Mas apenas juntar museus não resolve. Pior ainda é juntá-los em prédios velhos, alheios à melhor arquitetura local e à melhor arquitetura contemporânea para museus. Fala-se, em privado, no Detran. Prédio igual, quer dizer, horrível, é o que o Stedelijk Museum está usando em Amsterdã como estacionamento temporário enquanto não apronta sua nova sede. Chega de remendos. Museu contemporâneo significa arquitetura contemporânea.

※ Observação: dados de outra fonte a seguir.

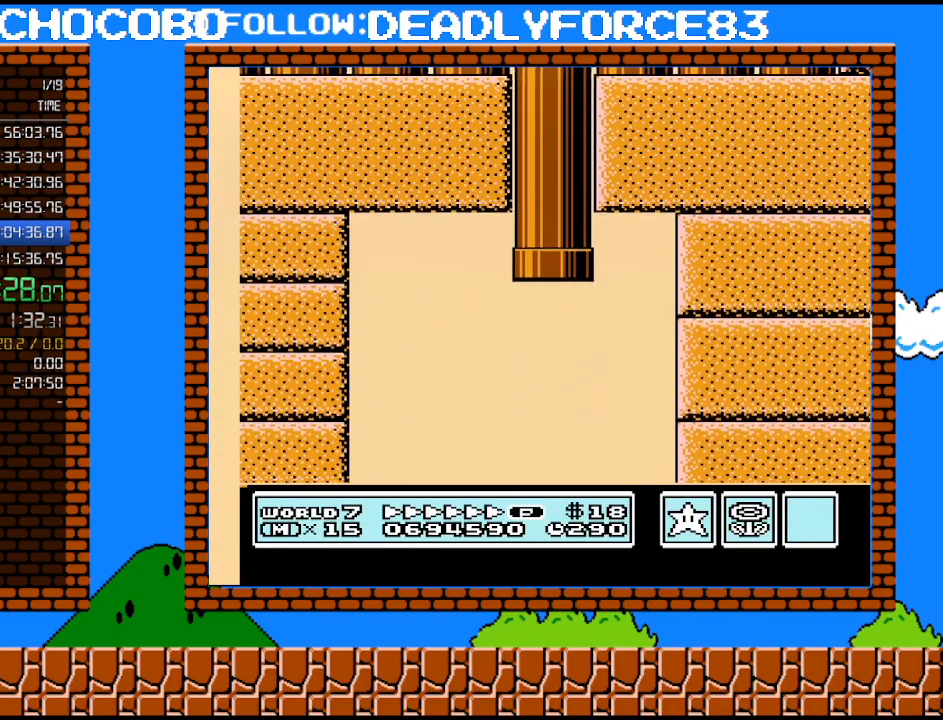
{"buttons": ["B", "DPAD_RIGHT"], "events": []}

O público e o privado, isolados, não dão conta do problema. Juntar esforços -em certos casos à parte questões como propriedade das obras e especificidade de atuação- pode ser a alternativa. Desde que a dialética, ou o atrito, entre o Estado e o privado seja superada por um terceiro: a sociedade civil organizada, ainda inexistente para os museus. Se há papel para o Estado na cultura, ele que não pode e não deve produzir cultura, é o estímulo e o amparo ao surgimento de uma sociedade civil organizada para os museus, começando por uma discussão pública.
Melhor ainda se o estímulo for para a audácia na solução. Ainda se subestima, aqui, o papel do museu com formas contemporâneas na dinâmica social (lazer, educação, convivência) e econômica da cidade. Criar um museu-marco não é despesa, é investimento. Espanha, Japão, Estados Unidos, Argentina sabem disso.

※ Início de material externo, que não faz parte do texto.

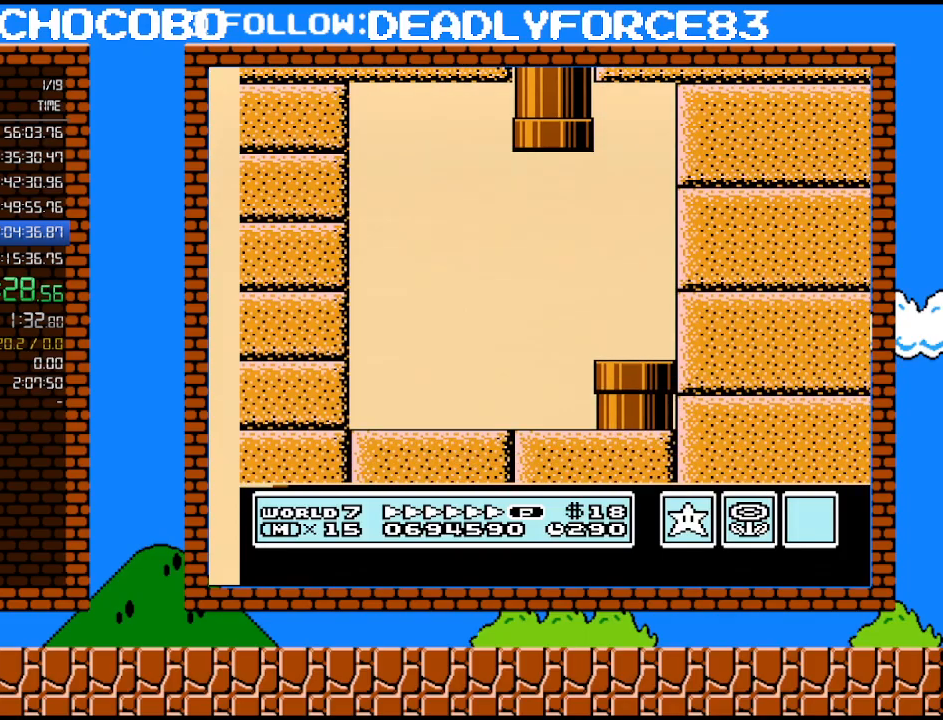
{"buttons": ["B", "DPAD_RIGHT"], "events": []}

Os preços na cidade são inacessíveis? Em qualquer ponto de um triângulo virtual entre São Paulo, Campinas, a serra do Mar e São José dos Campos caberia um vigoroso museu feito a partir de alguma combinação do que já existe. Em 2001 a Associação de Amigos do MAC conseguiu para o museu um terreno público e o projeto de um arquiteto que hoje constrói o novo museu de Atenas. Por 10% do custo propalado para outras iniciativas análogas. Não serve esse exemplo, por mil razões? Serve para uma coisa: mostrar que o caminho é viável. Com ousadia, publicidade (dar a público) e sociedade civil se resolvem alguns problemas -o do museu de arte, para começar.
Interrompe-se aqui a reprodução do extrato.